Par Tiphaine Granel le 30/04/15

Contrats luxembourgeois : quel super-privilège ?

assurance vie

L’engouement pour l’assurance vie Luxembourgeoise est un fait. En effet, depuis 2008, la collecte annuelle de l’assurance vie dans ce pays a connu une très forte hausse pour atteindre des niveaux proches de 20 milliards d’euros.

Cela est dû à plusieurs facteurs que vous retrouverez ici et notamment au super privilège. Ce dernier garantit que l’épargne capitalisée dans les contrats d’assurance vie de droit luxembourgeois soit totalement protégée.

crowdfunding protectionLes clients bénéficient d’une sécurité exceptionnelle en cas de faillite de la compagnie dans la mesure où ils priment sur les autres créanciers pour récupérer en priorité les créances relatives à l’exécution de leurs contrats d’assurance.

A noter, toutefois, que ce super privilège n’est pas individualisé mais global pour l’ensemble des souscripteurs. Cela signifie que le souscripteur d’un contrat investi dans un fonds interne dédié doit être traité comme le souscripteur d’un contrat investi dans un fonds interne à taux garanti.

Cette protection a tout de même des limites. Effectivement, le système luxembourgeois protège les actifs et non leur valeur intrinsèque.
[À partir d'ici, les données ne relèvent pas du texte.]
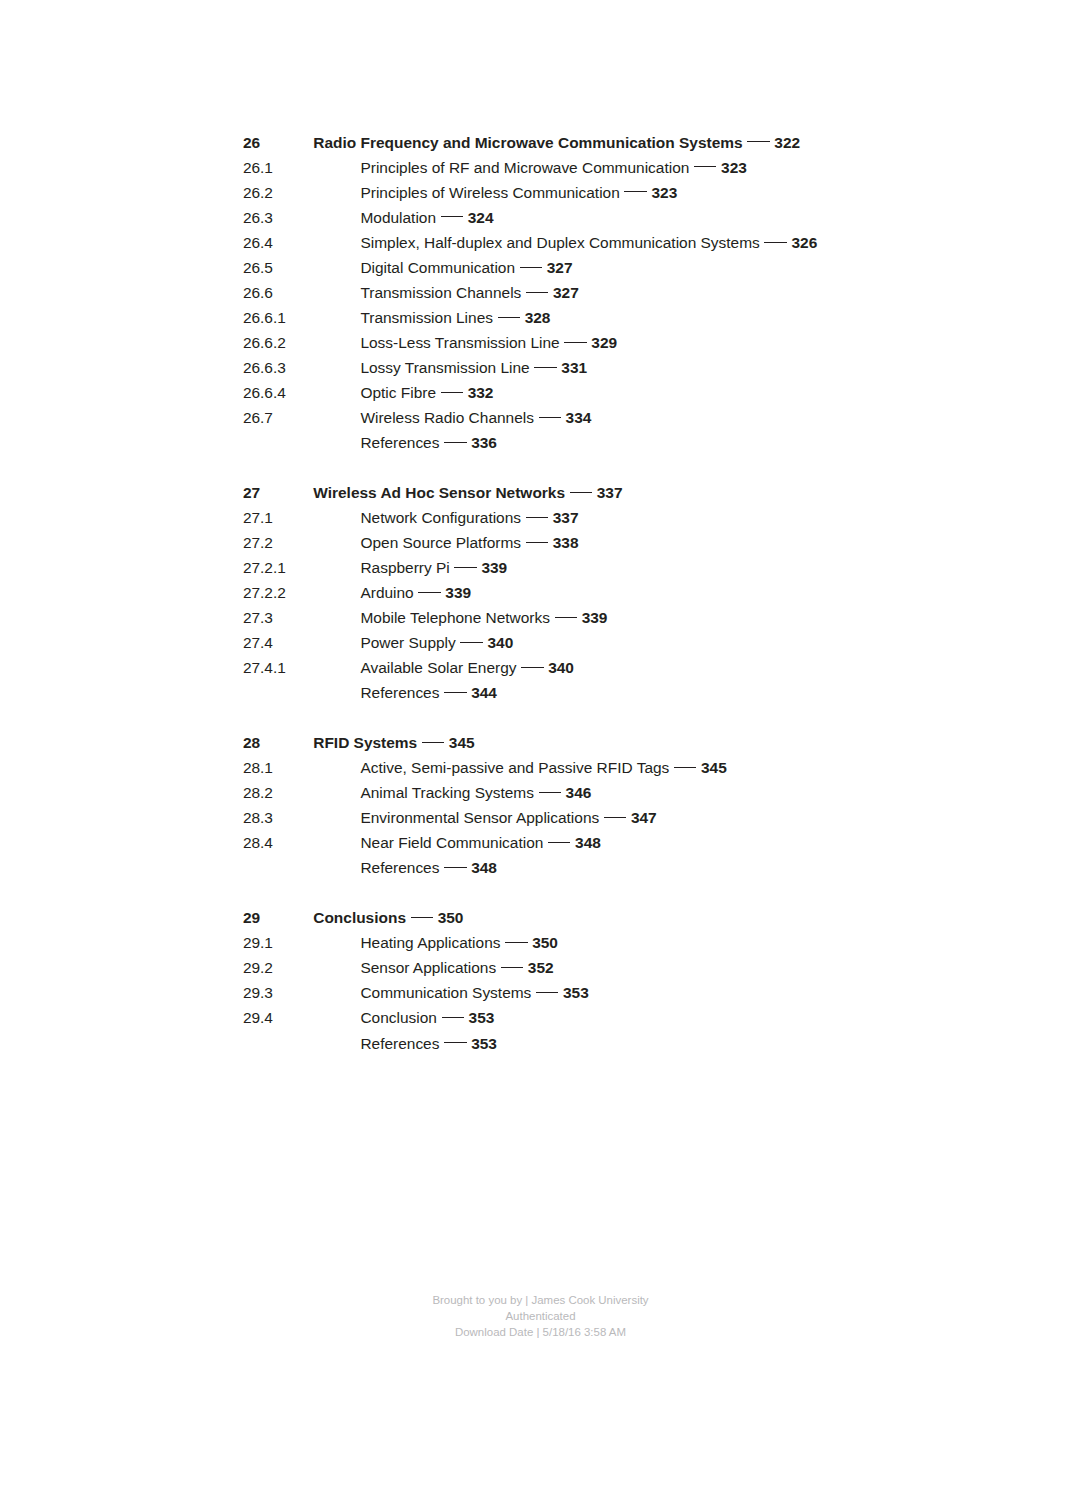26 Radio Frequency and Microwave Communication Systems 322
26.1 Principles of RF and Microwave Communication 323
26.2 Principles of Wireless Communication 323
26.3 Modulation 324
26.4 Simplex, Half-duplex and Duplex Communication Systems 326
26.5 Digital Communication 327
26.6 Transmission Channels 327
26.6.1 Transmission Lines 328
26.6.2 Loss-Less Transmission Line 329
26.6.3 Lossy Transmission Line 331
26.6.4 Optic Fibre 332
26.7 Wireless Radio Channels 334
References 336
27 Wireless Ad Hoc Sensor Networks 337
27.1 Network Configurations 337
27.2 Open Source Platforms 338
27.2.1 Raspberry Pi 339
27.2.2 Arduino 339
27.3 Mobile Telephone Networks 339
27.4 Power Supply 340
27.4.1 Available Solar Energy 340
References 344
28 RFID Systems 345
28.1 Active, Semi-passive and Passive RFID Tags 345
28.2 Animal Tracking Systems 346
28.3 Environmental Sensor Applications 347
28.4 Near Field Communication 348
References 348
29 Conclusions 350
29.1 Heating Applications 350
29.2 Sensor Applications 352
29.3 Communication Systems 353
29.4 Conclusion 353
References 353
Brought to you by | James Cook University
Authenticated
Download Date | 5/18/16 3:58 AM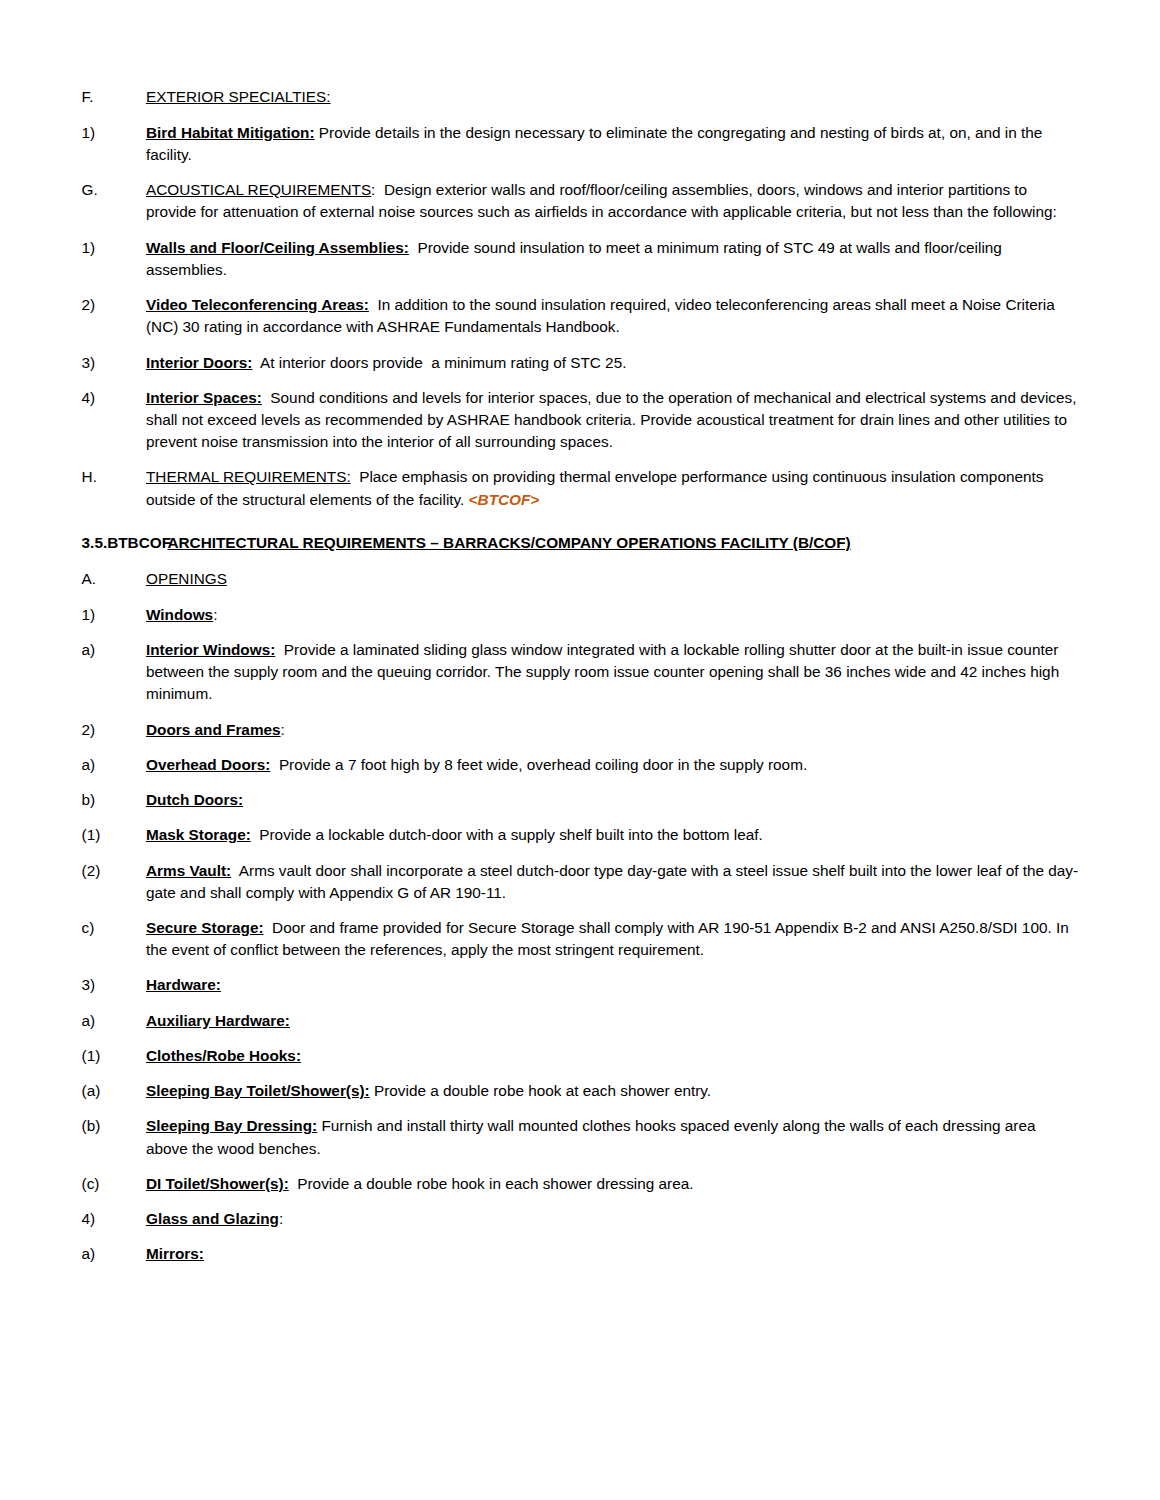F. EXTERIOR SPECIALTIES:
1) Bird Habitat Mitigation: Provide details in the design necessary to eliminate the congregating and nesting of birds at, on, and in the facility.
G. ACOUSTICAL REQUIREMENTS: Design exterior walls and roof/floor/ceiling assemblies, doors, windows and interior partitions to provide for attenuation of external noise sources such as airfields in accordance with applicable criteria, but not less than the following:
1) Walls and Floor/Ceiling Assemblies: Provide sound insulation to meet a minimum rating of STC 49 at walls and floor/ceiling assemblies.
2) Video Teleconferencing Areas: In addition to the sound insulation required, video teleconferencing areas shall meet a Noise Criteria (NC) 30 rating in accordance with ASHRAE Fundamentals Handbook.
3) Interior Doors: At interior doors provide a minimum rating of STC 25.
4) Interior Spaces: Sound conditions and levels for interior spaces, due to the operation of mechanical and electrical systems and devices, shall not exceed levels as recommended by ASHRAE handbook criteria. Provide acoustical treatment for drain lines and other utilities to prevent noise transmission into the interior of all surrounding spaces.
H. THERMAL REQUIREMENTS: Place emphasis on providing thermal envelope performance using continuous insulation components outside of the structural elements of the facility. <BTCOF>
3.5.BTBCOF ARCHITECTURAL REQUIREMENTS – BARRACKS/COMPANY OPERATIONS FACILITY (B/COF)
A. OPENINGS
1) Windows:
a) Interior Windows: Provide a laminated sliding glass window integrated with a lockable rolling shutter door at the built-in issue counter between the supply room and the queuing corridor. The supply room issue counter opening shall be 36 inches wide and 42 inches high minimum.
2) Doors and Frames:
a) Overhead Doors: Provide a 7 foot high by 8 feet wide, overhead coiling door in the supply room.
b) Dutch Doors:
(1) Mask Storage: Provide a lockable dutch-door with a supply shelf built into the bottom leaf.
(2) Arms Vault: Arms vault door shall incorporate a steel dutch-door type day-gate with a steel issue shelf built into the lower leaf of the day-gate and shall comply with Appendix G of AR 190-11.
c) Secure Storage: Door and frame provided for Secure Storage shall comply with AR 190-51 Appendix B-2 and ANSI A250.8/SDI 100. In the event of conflict between the references, apply the most stringent requirement.
3) Hardware:
a) Auxiliary Hardware:
(1) Clothes/Robe Hooks:
(a) Sleeping Bay Toilet/Shower(s): Provide a double robe hook at each shower entry.
(b) Sleeping Bay Dressing: Furnish and install thirty wall mounted clothes hooks spaced evenly along the walls of each dressing area above the wood benches.
(c) DI Toilet/Shower(s): Provide a double robe hook in each shower dressing area.
4) Glass and Glazing:
a) Mirrors:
Cela s’est vérifié avec les exemples de Landesbanki et Kaupthing dans lesquels certains souscripteurs ont perdu une partie de leurs avoirs car leurs actifs avaient perdu une grosse partie de leur valeur.

D’autres faillites, mais de dépositaires (banques) cette fois n’ont pas permis d’entacher la réputation de sécurité des épargnants. Les actifs n’ont pas eu de cotation le temps de trouver un nouveau dépositaire mais les assurés ont retrouvé leur polices et leurs fonds comme prévu.

Autre exemple de la limite à la protection des actifs au Luxembourg : Excell Life. En 2012, son agrément lui a été retiré du fait de la perte de valeur d’actifs détenus pour compte propre. La société a proposé des actifs risqués, assortis d’une garantie. Suite à la chute de Lehman Brothers elle a été appelée en garantie.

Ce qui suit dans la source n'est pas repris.